Driver Profiles
Paramjit Singh Winnipeg, Manitoba / September 27, 1989 Paramjit Singh was last heard from at about 7:30 p.m. on Thursday, Sept. 27, 1989. He had been dispatched to pick up a fare at Corydon Avenue and Arbuthnot Street, but he radioed the dispatcher that nobody was there. The 28-year-old father of two then called his wife and told her that he had a fare going downtown and that he would be home for lunch at 9:45 p.m. He never arrived.
Mr. Singh's taxi was found Thursday night about 11:20 p.m. behind a marketing office at 250 Panet Road. There were blood stains on exterior of the cab on the driver's side. About 30 police officers and a helicopter were detailed to look for him.
On Friday afternoon two 13-year-old boys riding home in a school bus spotted something in the ditch along Sapton Road, east of Bird's Hill Provincial Park. Sapton Road was a busy thoroughfare but the bottom of the ditch was too deep to be visible from a car.
At about 3 p.m. on Sunday afternoon the boys decided to investigate what they had seen and discovered Mr. Singh's body face down in the ditch. His trousers and underwear were pulled down to his ankles. He had been shot in the chest with a shotgun.
Mr. Singh's murder -- the third taxi driver murder in a little over three years -- sparked new demands for safety measures. Manitoba Legislative Assembly member Gulzar Cheema also linked the issue of cab safety to racism, noting that East Indian drivers had complained to him about the racial abuse they encountered.
"The East Indian community finds it hard to separate the issues of cabbie safety and race relations because about 60 percent of them work in the industry," Cheema said.
On October 3 the Manitoba government announced it would set up a committee to review taxicab safety. Cheema said that instead the government should simply implement the recommendations that arose from the report that was commissioned after Gurnam Singh Dhaliwal's death in 1986. The report had called for mandatory protective shields.

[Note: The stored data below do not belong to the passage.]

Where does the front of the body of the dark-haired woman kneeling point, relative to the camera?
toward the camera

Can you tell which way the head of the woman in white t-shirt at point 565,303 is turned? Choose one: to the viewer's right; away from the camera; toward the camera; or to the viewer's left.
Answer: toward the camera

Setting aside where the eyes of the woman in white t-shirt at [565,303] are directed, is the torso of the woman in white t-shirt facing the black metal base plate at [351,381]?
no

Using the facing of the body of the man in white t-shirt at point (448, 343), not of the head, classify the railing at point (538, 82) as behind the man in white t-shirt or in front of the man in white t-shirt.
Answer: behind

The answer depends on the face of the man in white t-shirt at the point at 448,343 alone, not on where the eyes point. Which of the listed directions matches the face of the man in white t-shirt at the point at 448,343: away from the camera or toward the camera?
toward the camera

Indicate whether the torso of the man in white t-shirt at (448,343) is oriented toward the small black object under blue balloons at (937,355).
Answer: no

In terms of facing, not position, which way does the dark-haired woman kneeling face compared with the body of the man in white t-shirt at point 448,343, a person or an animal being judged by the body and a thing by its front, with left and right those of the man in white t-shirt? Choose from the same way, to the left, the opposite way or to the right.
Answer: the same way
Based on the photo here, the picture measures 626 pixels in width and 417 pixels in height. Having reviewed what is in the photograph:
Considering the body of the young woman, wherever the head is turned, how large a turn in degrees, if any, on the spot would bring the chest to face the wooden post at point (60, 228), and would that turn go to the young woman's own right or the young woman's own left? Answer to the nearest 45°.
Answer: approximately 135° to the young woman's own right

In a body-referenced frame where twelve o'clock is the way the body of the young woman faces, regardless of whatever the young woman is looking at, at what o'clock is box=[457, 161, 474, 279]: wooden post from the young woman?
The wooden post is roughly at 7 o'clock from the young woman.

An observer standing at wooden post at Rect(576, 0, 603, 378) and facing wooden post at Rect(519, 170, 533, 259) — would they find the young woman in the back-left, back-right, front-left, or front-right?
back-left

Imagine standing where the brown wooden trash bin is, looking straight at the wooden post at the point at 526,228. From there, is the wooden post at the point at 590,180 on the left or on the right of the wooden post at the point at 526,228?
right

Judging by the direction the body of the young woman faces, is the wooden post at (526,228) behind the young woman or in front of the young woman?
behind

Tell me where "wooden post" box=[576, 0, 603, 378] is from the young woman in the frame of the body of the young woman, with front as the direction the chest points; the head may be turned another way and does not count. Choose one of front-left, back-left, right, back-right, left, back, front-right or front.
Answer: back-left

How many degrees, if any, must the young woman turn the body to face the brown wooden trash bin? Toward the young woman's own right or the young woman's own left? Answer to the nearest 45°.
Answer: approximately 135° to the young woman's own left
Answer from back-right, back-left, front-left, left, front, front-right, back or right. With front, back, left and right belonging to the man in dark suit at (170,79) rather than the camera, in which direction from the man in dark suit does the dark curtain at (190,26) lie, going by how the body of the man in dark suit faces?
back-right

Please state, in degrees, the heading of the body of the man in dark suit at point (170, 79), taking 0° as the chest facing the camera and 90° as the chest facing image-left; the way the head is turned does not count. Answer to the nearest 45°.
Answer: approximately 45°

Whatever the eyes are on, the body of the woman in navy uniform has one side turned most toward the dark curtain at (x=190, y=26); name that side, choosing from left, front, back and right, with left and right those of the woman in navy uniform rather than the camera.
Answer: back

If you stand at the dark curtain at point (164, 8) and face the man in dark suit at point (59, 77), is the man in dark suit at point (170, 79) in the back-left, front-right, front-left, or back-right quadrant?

In 1986 the New Democratic government acted on the recommendation but then backed down in the face of objections from cab owners. The province's Advisory Committee Workplace Safety and Health claimed to have dropped the idea when it was found that no existing shield designs would guarantee passenger safety. However a local window company owner said he installed shields in 276 taxis during the two weeks that they were mandatory.
Also on October 3, police arrested a 22-year-old man in a Galt Street hostel and charged him with Mr. Singh's murder.
Paramjit Singh. (Source: Winnipeg Sun, October 1, 1989, p. 4)
On October 10 the case took a new twist when it was learned that Mr. Singh had activated an emergency distress signal but the dispatcher did not notify police. A police investigation later found no evidence of criminal negligence.
Mr. Singh's funeral on October 10 was attended by about 300 people, half of them taxi drivers. About 100 cabs, flying black ribbons from their radio aerials, joined the funeral procession.
At the same time, highways minister Albert Driedger announced that the government would be making the installation of shields mandatory. Ironically the Driedger's Conservative party had opposed mandatory shields when the NDP government introduced the measure in 1986.
However, it took the death of another Winnipeg cab driver, Pritam Deol before the mandatory shield policy was finally implemented.